US and Iran Keep Testing a Fragile Ceasefire in Hormuz
Fresh strikes around the Strait of Hormuz show Washington and Tehran using the ceasefire to bargain over shipping, sanctions relief, and a wider deal in Doha.
US and Iranian forces are treating the ceasefire less like an end-state than a pressure valve. Al Jazeera’s timeline says the truce announced on April 8 after 40 days of war has been followed by repeated maritime and air incidents, including fresh US strikes in southern Iran and Iranian accusations that Washington has broken the agreement (
Al Jazeera). The latest flare-up came as Iranian negotiators were in Qatar for talks, while US Central Command said it hit missile launch sites and boats trying to lay mines (
CNA).
Leverage, not peace
The power dynamic is straightforward: Washington can hit, Tehran can obstruct. The US has the ability to strike Iranian military assets and enforce maritime pressure; Iran’s leverage comes from geography and its ability to disrupt traffic through the Strait of Hormuz, the waterway carrying about one-fifth of global oil and gas in normal times (
BBC). That is why both sides keep returning to the same bargaining chip: keep the strait open, and you get relief; keep it shut, and the other side pays.
That logic explains why the latest attacks did not end the talks. US Secretary of State Marco Rubio said an agreement could still take “a few days,” even after the strikes, while Iran’s foreign ministry said progress had been made but a deal was not imminent (
Al Jazeera,
BBC). In other words, both governments are signaling toughness to their domestic audiences while keeping the channel in Doha alive.
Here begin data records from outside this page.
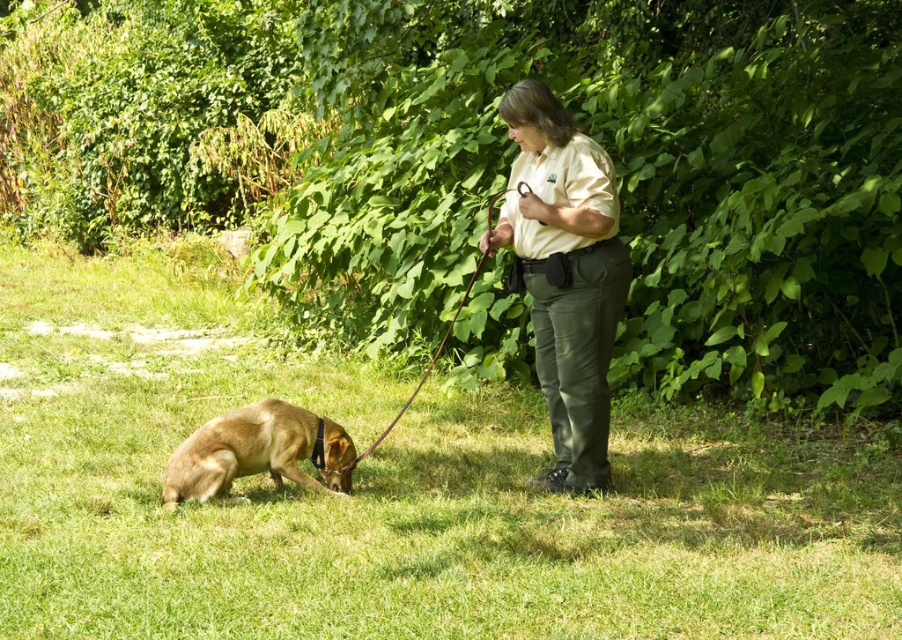
You are standing at the camera position and want to know how far the point at coordinates point (194,493) is from you. Can you determine the distance?

The point at coordinates point (194,493) is 5.72 meters away from the camera position.

You are standing in the outdoor scene described. You see the green grass at lower center and the black leather leash at center. Which object is located lower in the image?

The green grass at lower center is located below the black leather leash at center, so the green grass at lower center is lower in the image.

You are a photographer setting up a shot of the scene. You want to ensure both the green grass at lower center and the black leather leash at center are clearly visible. Which object should you focus on first if you need to prioritize the larger one?

The green grass at lower center is larger in size than the black leather leash at center, so you should focus on the green grass at lower center first to ensure it is clearly visible.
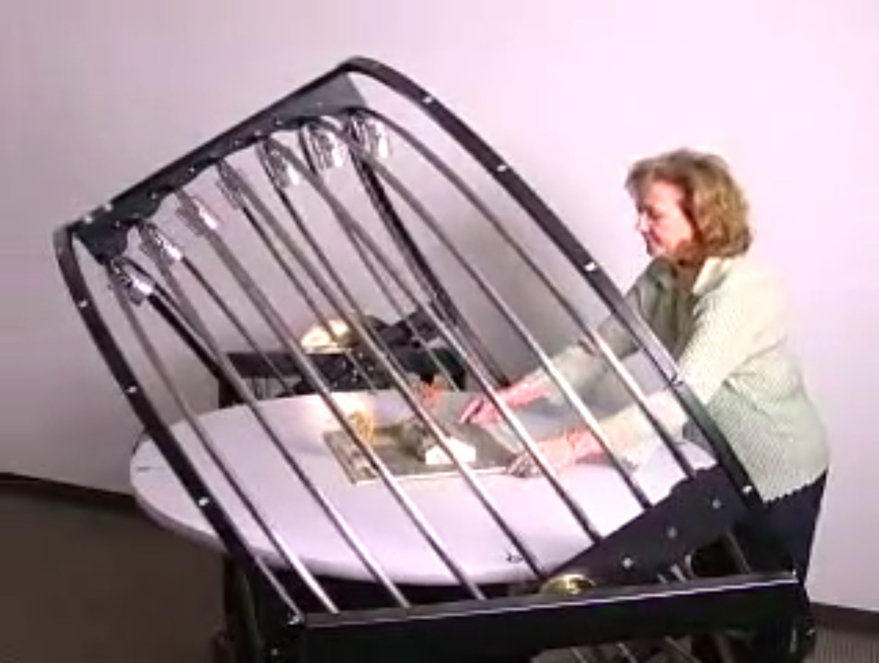
You are a GUI agent. You are given a task and a screenshot of the screen. Output one action in this format:
    pyautogui.click(x=<x>, y=<y>)
    Task: Click on the chair
    
    Given the screenshot: What is the action you would take?
    click(x=335, y=324)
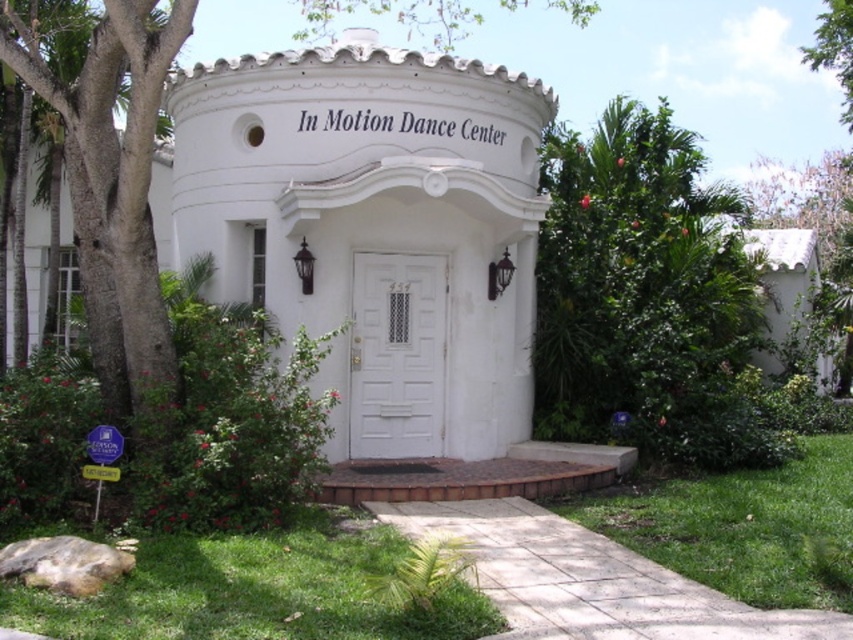
Consider the image. Does white matte door at center have a greater height compared to green leafy tree at center?

Correct, white matte door at center is much taller as green leafy tree at center.

I want to click on white matte door at center, so click(375, 227).

Who is more forward, (x=287, y=109) or (x=717, y=372)?

Positioned in front is point (x=287, y=109).

Locate an element on the screen. The width and height of the screenshot is (853, 640). white matte door at center is located at coordinates (375, 227).

You are a GUI agent. You are given a task and a screenshot of the screen. Output one action in this format:
    pyautogui.click(x=<x>, y=<y>)
    Task: Click on the white matte door at center
    
    Given the screenshot: What is the action you would take?
    pyautogui.click(x=375, y=227)

How far apart are white matte door at center and white wooden door at center?

white matte door at center and white wooden door at center are 28.86 inches apart from each other.

Which is behind, point (209, 232) or point (370, 442)?

The point (209, 232) is more distant.

You are a GUI agent. You are given a task and a screenshot of the screen. Output one action in this format:
    pyautogui.click(x=<x>, y=<y>)
    Task: Click on the white matte door at center
    Image resolution: width=853 pixels, height=640 pixels.
    Given the screenshot: What is the action you would take?
    pyautogui.click(x=375, y=227)

Based on the photo, is green leafy tree at center to the left of white wooden door at center from the viewer's perspective?

In fact, green leafy tree at center is to the right of white wooden door at center.

How distant is green leafy tree at center from white wooden door at center?

green leafy tree at center is 6.74 feet away from white wooden door at center.

Who is more distant from viewer, (x=604, y=234) or (x=421, y=328)?

Positioned behind is point (x=604, y=234).

Where is `green leafy tree at center`? green leafy tree at center is located at coordinates (643, 296).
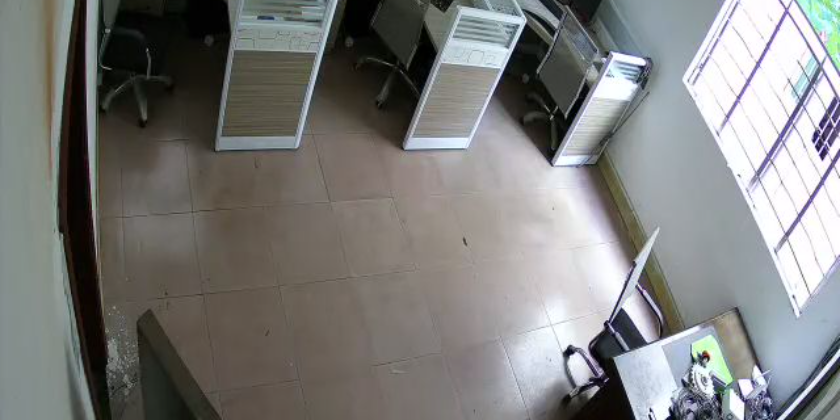
Identify the location of desk. Image resolution: width=840 pixels, height=420 pixels. (623, 361), (604, 102), (400, 54), (249, 27).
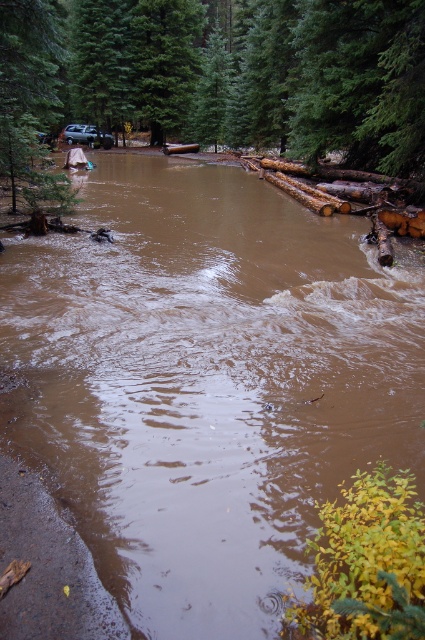
Question: Which object is the farthest from the green matte tree at upper center?

Choices:
 (A) green matte tree at upper left
 (B) metallic silver suv at upper left

Answer: (B)

Question: Is green matte tree at upper left thinner than metallic silver suv at upper left?

Choices:
 (A) no
 (B) yes

Answer: (A)

Question: Estimate the real-world distances between objects in this image. Which object is closer to the metallic silver suv at upper left?

Choices:
 (A) green matte tree at upper center
 (B) green matte tree at upper left

Answer: (A)

Question: Which object appears closest to the camera in this image?

Choices:
 (A) green matte tree at upper center
 (B) metallic silver suv at upper left

Answer: (A)

Question: From the image, what is the correct spatial relationship of green matte tree at upper center in relation to green matte tree at upper left?

Choices:
 (A) below
 (B) above

Answer: (B)

Question: Where is green matte tree at upper left located in relation to metallic silver suv at upper left in the image?

Choices:
 (A) left
 (B) right

Answer: (B)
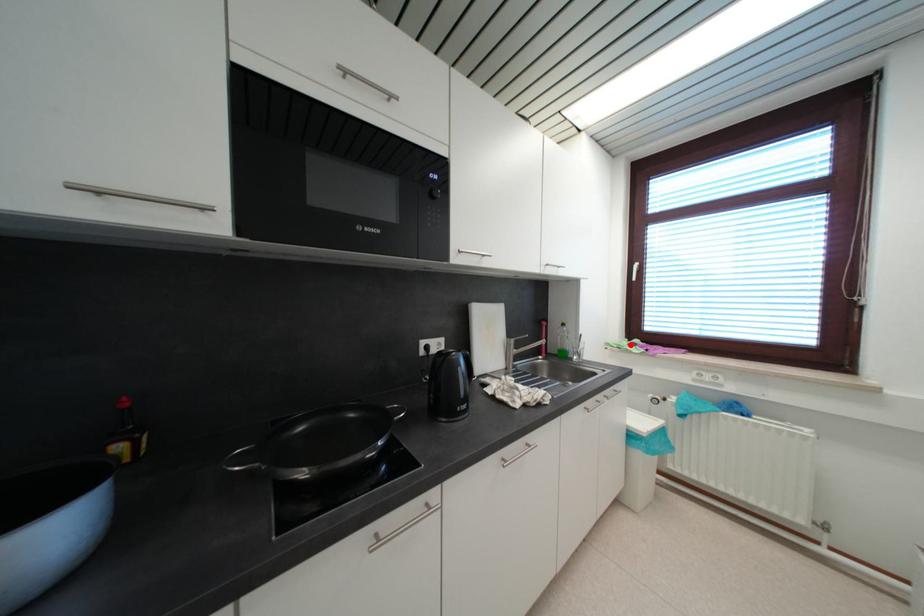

The Strait is the real battleground
This is why the geography matters more than the rhetoric. Al Jazeera’s timeline shows the ceasefire has already been strained by incidents in Kuwait, US naval action against Iranian shipping, Iranian seizures of foreign vessels, and a UAE complaint that Iranian missiles and drones struck its territory on May 4 (
Al Jazeera). The broader pattern is not random escalation; it is competitive coercion around the Gulf’s chokepoint.
The immediate losers are not just the two militaries. Gulf shipping companies, energy traders, and import-dependent states are all exposed to any further disruption in Hormuz. The BBC notes that the latest draft deal under discussion would reopen the strait and push nuclear issues into a later phase, which tells you where the real concessions are being bargained (
BBC). For
Global Politics, the lesson is simple: this is crisis diplomacy built around transit routes, not ideology.
What to watch next
The next decision point is Doha. If negotiators can lock in language on Hormuz, frozen Iranian funds, and the sequencing of sanctions relief, the ceasefire may survive its current round of testing. If not, the US will keep using limited strikes to preserve pressure, and Iran will keep using the strait to preserve leverage. Watch for a written memorandum, a new US maritime operation, or another incident near Bandar Abbas — any of which would tell you whether the truce is still a bridge to a settlement or just a pause before the next exchange.
For Washington, the stakes run through
United States policy: Trump wants a deal he can sell as enforcement and de-escalation. For Tehran, the goal is narrower and harder — get relief without surrendering the shipping and nuclear leverage that made the ceasefire possible in the first place.